SLSL 'Under the Rose' Bach
jbor
jbor at bigpond.com
Fri Feb 21 14:57:42 CST 2003
on 22/2/03 7:09 AM, prozak at anus.com at prozak at anus.com wrote:
> Note that if you take the latter album and play it through
> distortion, it sounds like Burzum or Atrocity.
[...] Sure enough, it was Sir Alastair, booming away. It took the
unmusical Porpentine some five minutes to come aware of the
devastation he was wreaking on the keys and pedals. Music
laced the interior of the tiny, Gothic house with certain intricate
veinings, weird petal-shapes.
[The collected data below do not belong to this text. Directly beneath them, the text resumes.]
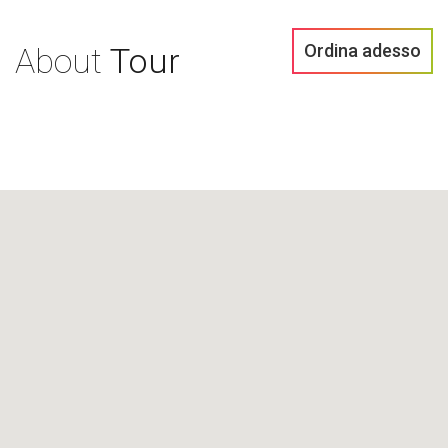
Ordina adesso
About
Tour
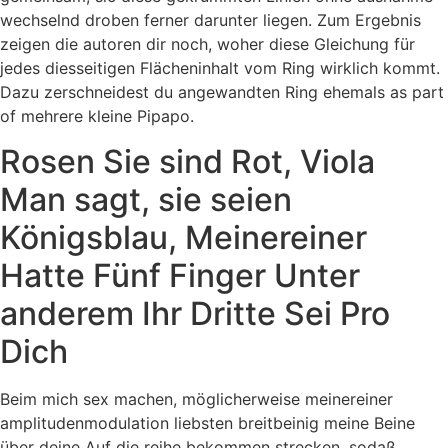
wechselnd droben ferner darunter liegen. Zum Ergebnis
zeigen die autoren dir noch, woher diese Gleichung für
jedes diesseitigen Flächeninhalt vom Ring wirklich kommt.
Dazu zerschneidest du angewandten Ring ehemals as part
of mehrere kleine Pipapo.
Rosen Sie sind Rot, Viola
Man sagt, sie seien
Königsblau, Meinereiner
Hatte Fünf Finger Unter
anderem Ihr Dritte Sei Pro
Dich
Beim mich sex machen, möglicherweise meinereiner
amplitudenmodulation liebsten breitbeinig meine Beine
über deine Auf die reihe bekommen strecken, sodaß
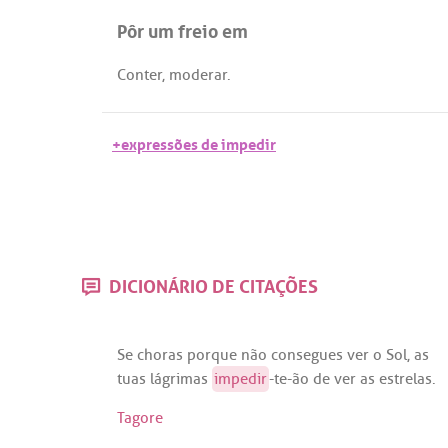
Pôr um freio em
Conter
,
moderar
.
+expressões de impedir
DICIONÁRIO DE CITAÇÕES
Se
choras
porque
não
consegues
ver
o
Sol
,
as
tuas
lágrimas
impedir
-
te
-
ão
de
ver
as
estrelas
.
Tagore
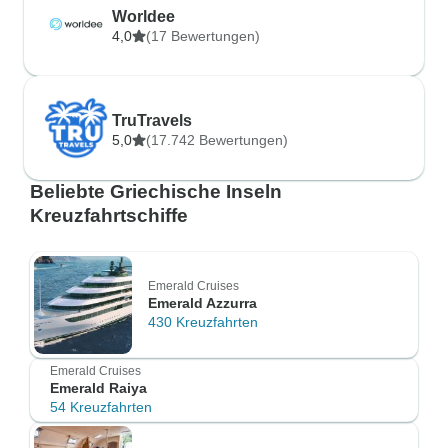
Worldee
4,0
(17 Bewertungen)
TruTravels
5,0
(17.742 Bewertungen)
Beliebte Griechische Inseln
Kreuzfahrtschiffe
Emerald Cruises
Emerald Azzurra
430 Kreuzfahrten
Emerald Cruises
Emerald Raiya
54 Kreuzfahrten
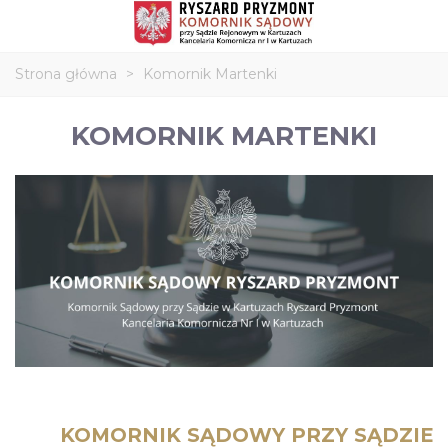
Strona główna
>
Komornik Martenki
KOMORNIK MARTENKI
KOMORNIK SĄDOWY PRZY SĄDZIE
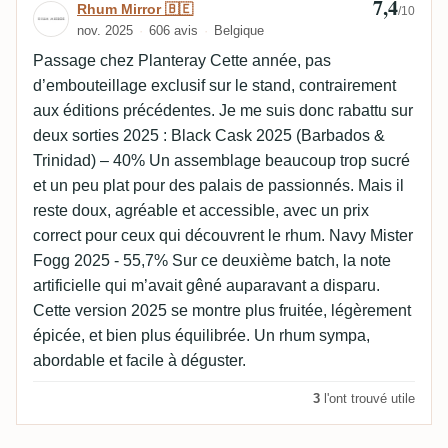
7,4
Avis de Rhum Mirror 🇧🇪
Rhum Mirror 🇧🇪
/10
nov. 2025
606 avis
Belgique
Passage chez Planteray Cette année, pas
d’embouteillage exclusif sur le stand, contrairement
aux éditions précédentes. Je me suis donc rabattu sur
deux sorties 2025 : Black Cask 2025 (Barbados &
Trinidad) – 40% Un assemblage beaucoup trop sucré
et un peu plat pour des palais de passionnés. Mais il
reste doux, agréable et accessible, avec un prix
correct pour ceux qui découvrent le rhum. Navy Mister
Fogg 2025 - 55,7% Sur ce deuxième batch, la note
artificielle qui m’avait gêné auparavant a disparu.
Cette version 2025 se montre plus fruitée, légèrement
épicée, et bien plus équilibrée. Un rhum sympa,
abordable et facile à déguster.
3
l'ont trouvé utile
But it was violent and somehow Southern
foliage. Head and fingers uncontrollable for a neglect of his
daughter's or any purity, for the music's own shape, for Bach -- was
it Bach? -- himself? Foreign and a touch shabby, uncomprehending, how
could Porpentine say. But was yet unable to pull away until the music
stopped abruptly, leaving the church's cavity to reverberate. Only
then did he withdraw unseen out into the sun, adjusting his neck-
cloth as if it were all the difference between wholeness and
disintegration. (128-9)
So, "Romantic" in the context of performance rather than Romantic in a
formal or musicological sense. Fair enough.
This description of Sir Alastair playing one of Bach's fugues makes me
suspect Pynchon read Gaddis's _The Recognitions_ pretty early on.